Полторы унции бога - стр. 13
— Не ты ли мне тогда говорил, что это блажь?
— Говорил, — не стал отрицать Лео. — Говорил и снова готов подтвердить свои слова, что в русской литературе после Пастернака никто ничего сто́ящего не написал.
— Да неужели? — возмутился я. — Зощенко?
— Любитель, — безразлично парировал Лео.
— Набоков?
Мой оппонент скривился:
— Американец.
— Стругацкие?
— Фантазёры.
— Сорокин?
— Театрал.
— Пелевин?
— Позёр.
— Довлатов?
— Алкоголик.
Я развёл руками:
— В таком случае, зачем мне пытаться что-то написать, если участь написанного и так уже предрешена?
— Этого я не говорил, — возразил Лео. — Мне понравилось то, что ты давал мне прочесть.
— То есть у меня есть шанс затмить всех выше названных и стать первой путеводной звездой литературы за сто лет?
— Этого я тоже не говорил.
Ну, как тут было не рассмеяться? Лео нёс какую-то несусветную чушь, уверенный на миллион процентов, что он — гений мысли. Уж не ему ли впору было бы присудить звание литературного самородка? Только вот незадача — он сам за всю жизнь добровольно не написал ни одной художественной строки.
Разумеется, в школе большинство людей проходило через повинность писать некие сочинения или изложения. Но, во-первых, сочинения эти никогда неискренни в полной мере: от нас всегда требовалось скорее угадать, что хотят увидеть учителя, которым, как правило, претило любое инакомыслие. А во-вторых, сочинительство на заданную тему — никогда не полёт собственной мысли. В самом деле, кто в пятнадцать лет думает о психологии и выразительной иносказательности образа деревьев в романе Льва Толстого «Война и мир»?
В пятнадцать лет я думал и записывал совершенно иные вещи. Да, ещё в том возрасте я ступил на зыбкий путь письменного изложения мыслепотока. Происходило это в форме дневника. Однажды узнав, что все великие умы могут похвастаться обширной библиотекой дневников, мне тоже захотелось стать причастным. И не то, что я тогда относил себя к великим умам, но сомнения в естественности моих дум пришли довольно рано. Началось всё примерно в восемь. Я узнал, что в мире есть смерть.

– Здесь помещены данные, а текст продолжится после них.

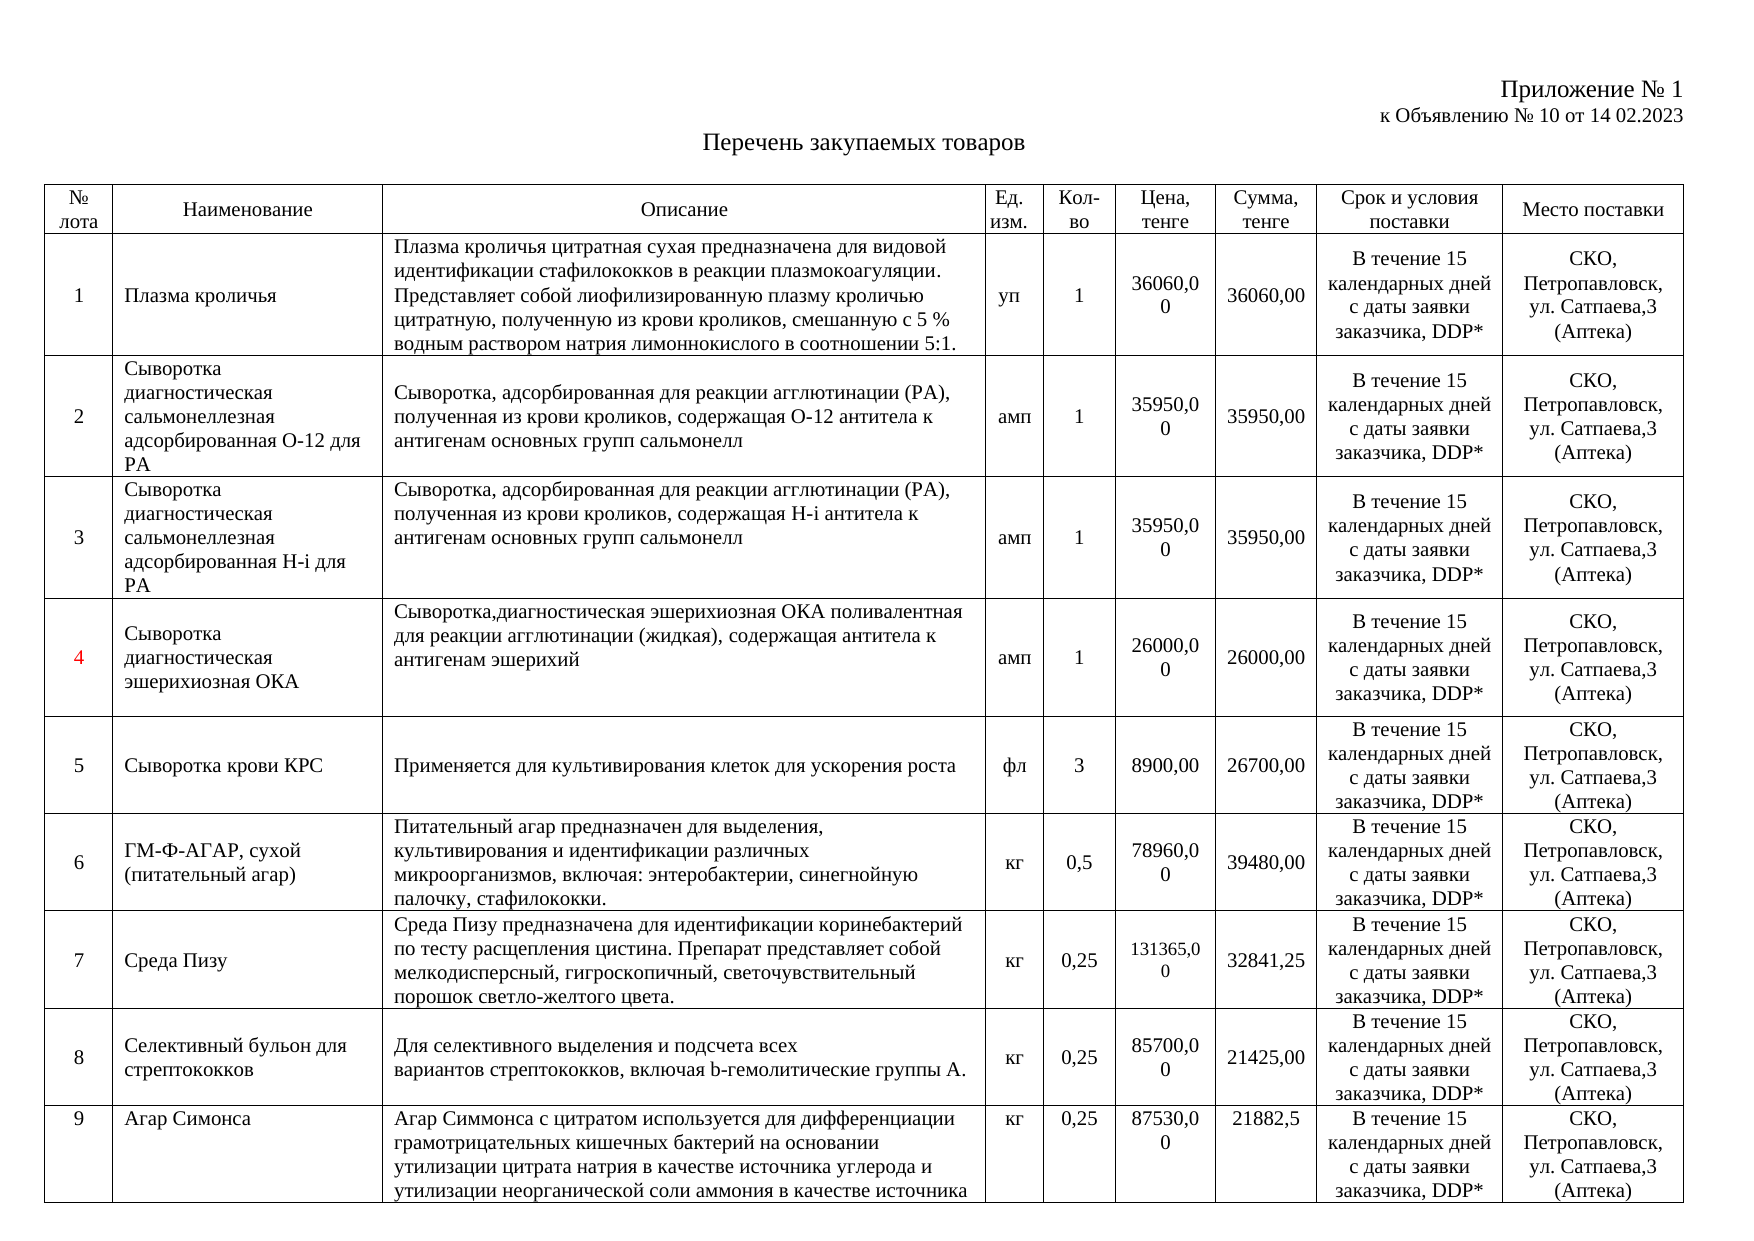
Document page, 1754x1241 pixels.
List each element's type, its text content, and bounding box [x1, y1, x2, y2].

Я спрашивал маму со слезами на глазах:
— Мама, а ты умрёшь? А папа умрёт? А Рита умрёт?
Мама не знала, что ответить, и ответила «Да», после чего я рыдал ещё сутки. О том, что я тоже когда-нибудь умру, я догадался значительно позже. В тот момент меня больше интересовала участь остальных. Тётя Роксана сказала, что это ненормально. Возможно, она обиделась, что о её смерти я ничего не спрашивал. Меня показали какому-то врачу, и тот развёл руками: «Будем лечить». Лечили меня настоями чабреца и ромашки. И то, и другое имело вкус вяленых чулок, но я прилежно пил. По стакану в день. Видимо, это помогло, и ближайшие лет пять я держал язык за зубами.